Copy every record exactly, and keep the pictures out.

GIVEN DATA START

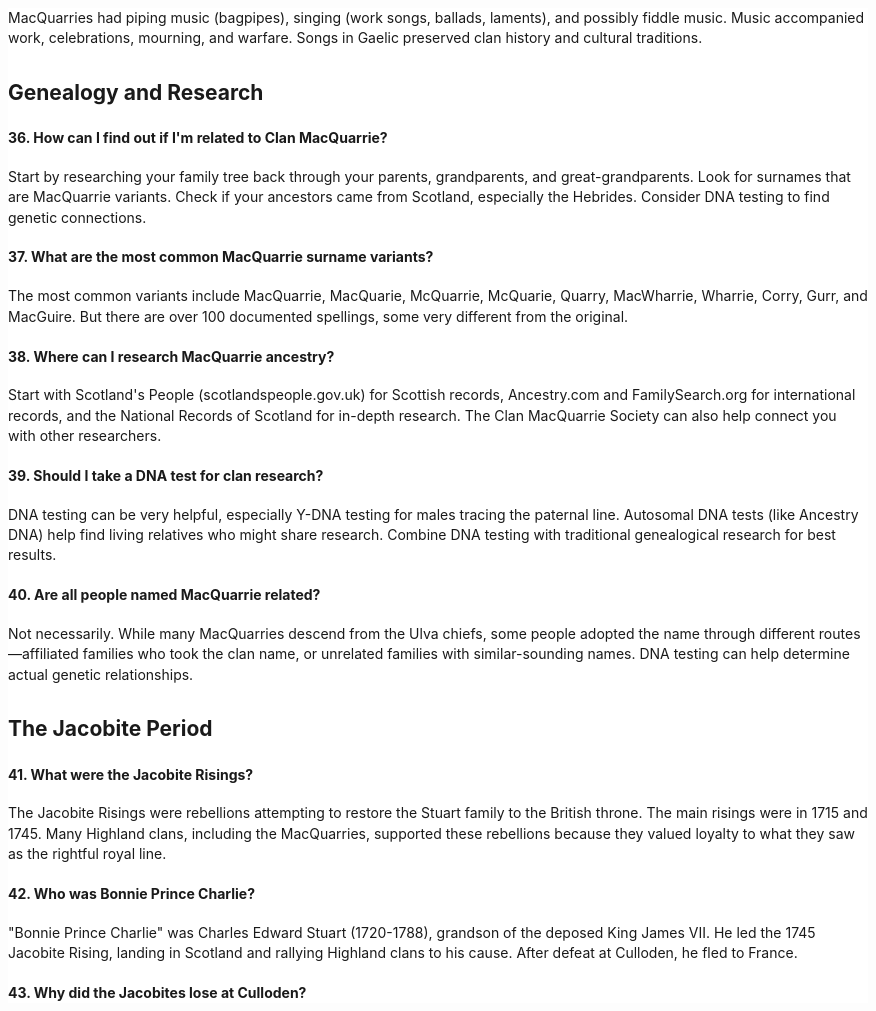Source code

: MacQuarries had piping music (bagpipes), singing (work songs, ballads, laments), and possibly fiddle music. Music accompanied work, celebrations, mourning, and warfare. Songs in Gaelic preserved clan history and cultural traditions.

## Genealogy and Research

#### 36. How can I find out if I'm related to Clan MacQuarrie?

Start by researching your family tree back through your parents, grandparents, and great-grandparents. Look for surnames that are MacQuarrie variants. Check if your ancestors came from Scotland, especially the Hebrides. Consider DNA testing to find genetic connections.

#### 37. What are the most common MacQuarrie surname variants?

The most common variants include MacQuarrie, MacQuarie, McQuarrie, McQuarie, Quarry, MacWharrie, Wharrie, Corry, Gurr, and MacGuire. But there are over 100 documented spellings, some very different from the original.

#### 38. Where can I research MacQuarrie ancestry?

Start with Scotland's People (scotlandspeople.gov.uk) for Scottish records, Ancestry.com and FamilySearch.org for international records, and the National Records of Scotland for in-depth research. The Clan MacQuarrie Society can also help connect you with other researchers.

#### 39. Should I take a DNA test for clan research?

DNA testing can be very helpful, especially Y-DNA testing for males tracing the paternal line. Autosomal DNA tests (like Ancestry DNA) help find living relatives who might share research. Combine DNA testing with traditional genealogical research for best results.

#### 40. Are all people named MacQuarrie related?

Not necessarily. While many MacQuarries descend from the Ulva chiefs, some people adopted the name through different routes—affiliated families who took the clan name, or unrelated families with similar-sounding names. DNA testing can help determine actual genetic relationships.

## The Jacobite Period

#### 41. What were the Jacobite Risings?

The Jacobite Risings were rebellions attempting to restore the Stuart family to the British throne. The main risings were in 1715 and 1745. Many Highland clans, including the MacQuarries, supported these rebellions because they valued loyalty to what they saw as the rightful royal line.

#### 42. Who was Bonnie Prince Charlie?

"Bonnie Prince Charlie" was Charles Edward Stuart (1720-1788), grandson of the deposed King James VII. He led the 1745 Jacobite Rising, landing in Scotland and rallying Highland clans to his cause. After defeat at Culloden, he fled to France.

#### 43. Why did the Jacobites lose at Culloden?
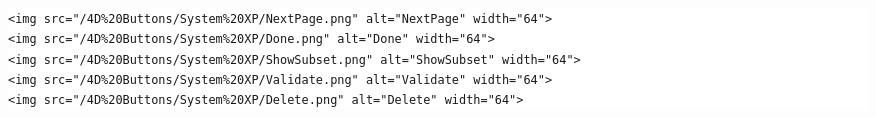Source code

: 	<img src="/4D%20Buttons/System%20XP/NextPage.png" alt="NextPage" width="64">
	<img src="/4D%20Buttons/System%20XP/Done.png" alt="Done" width="64">
	<img src="/4D%20Buttons/System%20XP/ShowSubset.png" alt="ShowSubset" width="64">
	<img src="/4D%20Buttons/System%20XP/Validate.png" alt="Validate" width="64">
	<img src="/4D%20Buttons/System%20XP/Delete.png" alt="Delete" width="64">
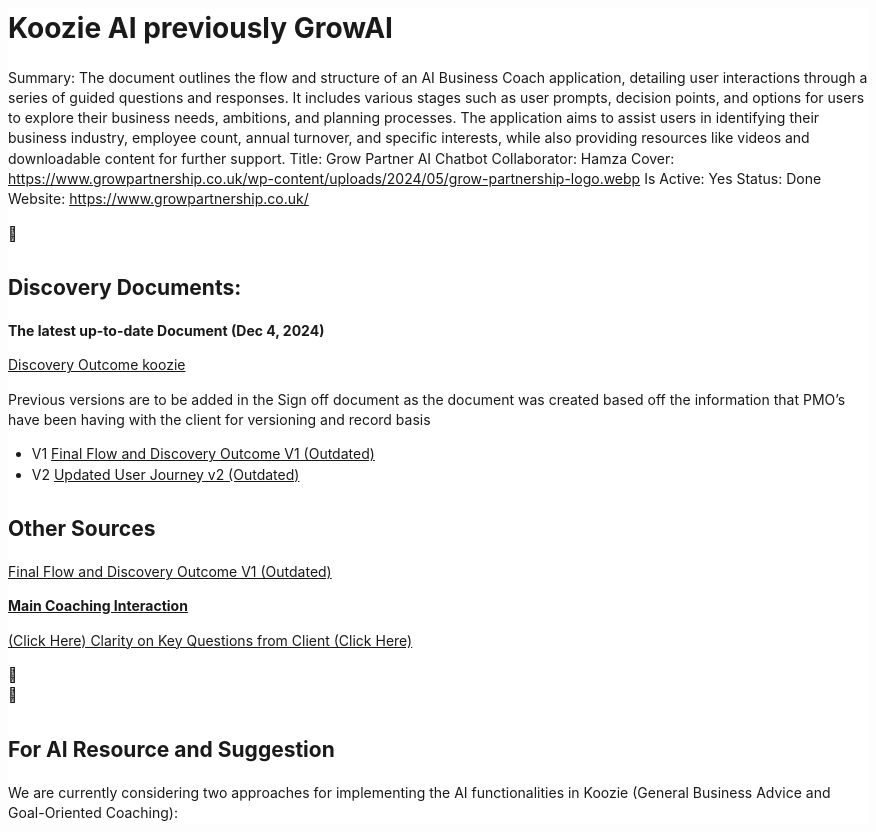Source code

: # Koozie AI previously GrowAI

Summary: The document outlines the flow and structure of an AI Business Coach application, detailing user interactions through a series of guided questions and responses. It includes various stages such as user prompts, decision points, and options for users to explore their business needs, ambitions, and planning processes. The application aims to assist users in identifying their business industry, employee count, annual turnover, and specific interests, while also providing resources like videos and downloadable content for further support.
Title: Grow Partner AI Chatbot
Collaborator: Hamza
Cover: https://www.growpartnership.co.uk/wp-content/uploads/2024/05/grow-partnership-logo.webp
Is Active: Yes
Status: Done
Website: https://www.growpartnership.co.uk/

<aside>
🚨

## Discovery Documents:

**The latest up-to-date Document (Dec 4, 2024)**

[Discovery Outcome koozie](Discovery%20Outcome%20koozie%2014b9ae7944c6803893b4e85c52005098.md)

Previous versions are to be added in the Sign off document as the document was created based off the information that PMO’s have been having with the client for versioning and record basis

- V1 [Final Flow and Discovery Outcome V1 (Outdated)](Final%20Flow%20and%20Discovery%20Outcome%20V1%20(Outdated)%2013e9ae7944c680fb8428e953dba2d984.md)
- V2 [Updated User Journey v2 (Outdated)](Updated%20User%20Journey%20v2%20(Outdated)%201459ae7944c68039ae8aebdc3eddfc85.md)

## Other Sources

[Final Flow and Discovery Outcome V1 (Outdated)](Final%20Flow%20and%20Discovery%20Outcome%20V1%20(Outdated)%2013e9ae7944c680fb8428e953dba2d984.md)

[**Main Coaching Interaction**](Main%20Coaching%20Interaction%201439ae7944c6808eb8cbf7166b988c65.md)

[(Click Here) Clarity on Key Questions from Client   (Click Here)]((Click%20Here)%20Clarity%20on%20Key%20Questions%20from%20Client%20%201389ae7944c68036af2ee89372b0e473.md)

<aside>
🔧

<aside>
🚨

## For AI Resource and Suggestion

We are currently considering two approaches for implementing the AI functionalities in Koozie (General Business Advice and Goal-Oriented Coaching):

GIVEN DATA END

- REPLY TO THE EXERCISE -
Source code

: MacQuarries had piping music (bagpipes), singing (work songs, ballads, laments), and possibly fiddle music. Music accompanied work, celebrations, mourning, and warfare. Songs in Gaelic preserved clan history and cultural traditions.

## Genealogy and Research

#### 36. How can I find out if I'm related to Clan MacQuarrie?

Start by researching your family tree back through your parents, grandparents, and great-grandparents. Look for surnames that are MacQuarrie variants. Check if your ancestors came from Scotland, especially the Hebrides. Consider DNA testing to find genetic connections.

#### 37. What are the most common MacQuarrie surname variants?

The most common variants include MacQuarrie, MacQuarie, McQuarrie, McQuarie, Quarry, MacWharrie, Wharrie, Corry, Gurr, and MacGuire. But there are over 100 documented spellings, some very different from the original.

#### 38. Where can I research MacQuarrie ancestry?

Start with Scotland's People (scotlandspeople.gov.uk) for Scottish records, Ancestry.com and FamilySearch.org for international records, and the National Records of Scotland for in-depth research. The Clan MacQuarrie Society can also help connect you with other researchers.

#### 39. Should I take a DNA test for clan research?

DNA testing can be very helpful, especially Y-DNA testing for males tracing the paternal line. Autosomal DNA tests (like Ancestry DNA) help find living relatives who might share research. Combine DNA testing with traditional genealogical research for best results.

#### 40. Are all people named MacQuarrie related?

Not necessarily. While many MacQuarries descend from the Ulva chiefs, some people adopted the name through different routes—affiliated families who took the clan name, or unrelated families with similar-sounding names. DNA testing can help determine actual genetic relationships.

## The Jacobite Period

#### 41. What were the Jacobite Risings?

The Jacobite Risings were rebellions attempting to restore the Stuart family to the British throne. The main risings were in 1715 and 1745. Many Highland clans, including the MacQuarries, supported these rebellions because they valued loyalty to what they saw as the rightful royal line.

#### 42. Who was Bonnie Prince Charlie?

"Bonnie Prince Charlie" was Charles Edward Stuart (1720-1788), grandson of the deposed King James VII. He led the 1745 Jacobite Rising, landing in Scotland and rallying Highland clans to his cause. After defeat at Culloden, he fled to France.

#### 43. Why did the Jacobites lose at Culloden?
Source code

: 	<img src="/4D%20Buttons/System%20XP/NextPage.png" alt="NextPage" width="64">
	<img src="/4D%20Buttons/System%20XP/Done.png" alt="Done" width="64">
	<img src="/4D%20Buttons/System%20XP/ShowSubset.png" alt="ShowSubset" width="64">
	<img src="/4D%20Buttons/System%20XP/Validate.png" alt="Validate" width="64">
	<img src="/4D%20Buttons/System%20XP/Delete.png" alt="Delete" width="64">
Source code

: # Koozie AI previously GrowAI

Summary: The document outlines the flow and structure of an AI Business Coach application, detailing user interactions through a series of guided questions and responses. It includes various stages such as user prompts, decision points, and options for users to explore their business needs, ambitions, and planning processes. The application aims to assist users in identifying their business industry, employee count, annual turnover, and specific interests, while also providing resources like videos and downloadable content for further support.
Title: Grow Partner AI Chatbot
Collaborator: Hamza
Cover: https://www.growpartnership.co.uk/wp-content/uploads/2024/05/grow-partnership-logo.webp
Is Active: Yes
Status: Done
Website: https://www.growpartnership.co.uk/

<aside>
🚨

## Discovery Documents:

**The latest up-to-date Document (Dec 4, 2024)**

[Discovery Outcome koozie](Discovery%20Outcome%20koozie%2014b9ae7944c6803893b4e85c52005098.md)

Previous versions are to be added in the Sign off document as the document was created based off the information that PMO’s have been having with the client for versioning and record basis

- V1 [Final Flow and Discovery Outcome V1 (Outdated)](Final%20Flow%20and%20Discovery%20Outcome%20V1%20(Outdated)%2013e9ae7944c680fb8428e953dba2d984.md)
- V2 [Updated User Journey v2 (Outdated)](Updated%20User%20Journey%20v2%20(Outdated)%201459ae7944c68039ae8aebdc3eddfc85.md)

## Other Sources

[Final Flow and Discovery Outcome V1 (Outdated)](Final%20Flow%20and%20Discovery%20Outcome%20V1%20(Outdated)%2013e9ae7944c680fb8428e953dba2d984.md)

[**Main Coaching Interaction**](Main%20Coaching%20Interaction%201439ae7944c6808eb8cbf7166b988c65.md)

[(Click Here) Clarity on Key Questions from Client   (Click Here)]((Click%20Here)%20Clarity%20on%20Key%20Questions%20from%20Client%20%201389ae7944c68036af2ee89372b0e473.md)

<aside>
🔧

<aside>
🚨

## For AI Resource and Suggestion

We are currently considering two approaches for implementing the AI functionalities in Koozie (General Business Advice and Goal-Oriented Coaching):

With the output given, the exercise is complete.